▶ _QUESTIONS ON THE MATERIAL_:
1. The debate excerpt calls Lords amendment No. 7 potentially intrusive and burdensome. Explain why, in one to three sentences.
2. From the debate excerpt, print the part that opens with the words containing "Lords amendment No." and closes with "and other organisations.".

▶ _GIVEN PASSAGE_:
..............................

Miss Johnson: I am grateful to my right hon. Friend for expressing his views on that matter, but to some degree I disagree about the 1983 Act because, as I have said, it is not the Government's view that that is the right territory to discuss in the context of the present Bill. Although I am sure that he knows how well it was discussed in 1983 better than I do, it is the case that that opens up an entirely different issue. I am sure that we will have some discussion of these matters. I will perhaps come back, when some right hon. and hon. Members have had a chance to contribute to the debate, to some of the reasons why we believe strongly that it is inappropriate to open up the 1983 Act as well as the audit issues; but, as I have said, the Government expect that, in the review, Lord Sharman will be able to look at the issues relating to the 1983 Act, as well as the audit issues. They are not off territory, but discussion of them is not appropriate in the context of the Bill.
Lords amendment No. 7 would give the Comptroller and Auditor General access to all bodies to which Departments or non-departmental public bodies have or can obtain access. The amendment would, in practice, give the CAG unrestricted access to all taxpayers--including, of course, businesses--to social security recipients and other recipients of Government grants, to many Government contractors and suppliers, and to virtually anyone who has financial dealings with a Department or an NDPB. That means most businesses and many other organisations, and, of course, many individuals. The amendment is therefore potentially intrusive and burdensome. Moreover, the formula "can obtain access" is unclear, and could be a source of dispute between the CAG and individuals, businesses and other organisations.
Mr. Letwin: In case those reading the record cannot grasp what has been happening, let me say that I entirely subscribe to the Economic Secretary's description. The only difference relates to value: we consider that right to roam to be invaluable, accurate and proper.
Miss Johnson: We have already supported changes that give the CAG more rights, but we propose to give further help. Such matters can best be discussed through the independent inquiry headed by Lord Sharman, on which the right hon. Member for Haltemprice and Howden (Mr. Davis) is to sit.

..............................

▶ _DATA EXTRACT_:
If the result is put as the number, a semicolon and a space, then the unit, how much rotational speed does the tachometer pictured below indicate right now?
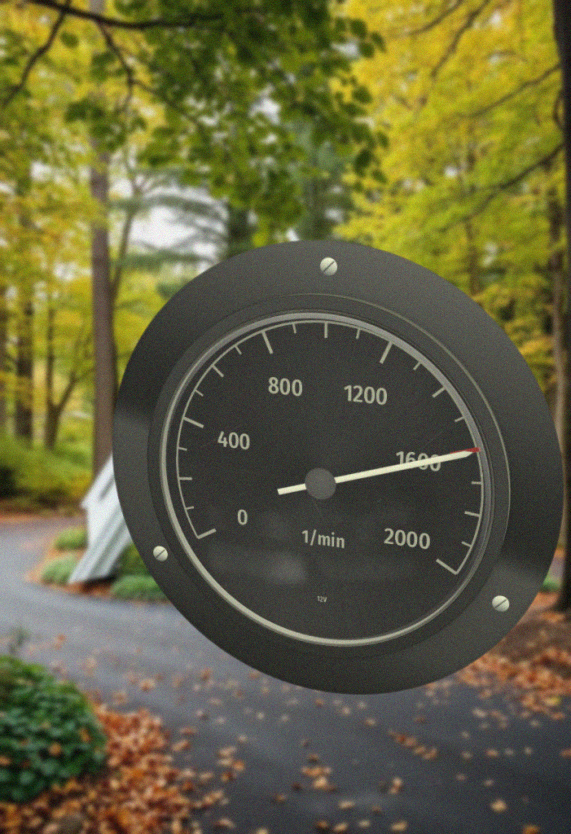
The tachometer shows 1600; rpm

..............................

▶ _ANSWERS GIVEN_:
1. The amendment would give the Comptroller and Auditor General unrestricted access to all taxpayers, including businesses, social security recipients and other recipients of Government grants, many Government contractors and suppliers, and virtually anyone with financial dealings with a Department or an NDPB. In practice, that means most businesses, many other organizations and many individuals.

2.
Lords amendment No. 7 would give the Comptroller and Auditor General access to all bodies to which Departments or non-departmental public bodies have or can obtain access. The amendment would, in practice, give the CAG unrestricted access to all taxpayers--including, of course, businesses--to social security recipients and other recipients of Government grants, to many Government contractors and suppliers, and to virtually anyone who has financial dealings with a Department or an NDPB. That means most businesses and many other organisations, and, of course, many individuals. The amendment is therefore potentially intrusive and burdensome. Moreover, the formula "can obtain access" is unclear, and could be a source of dispute between the CAG and individuals, businesses and other organisations.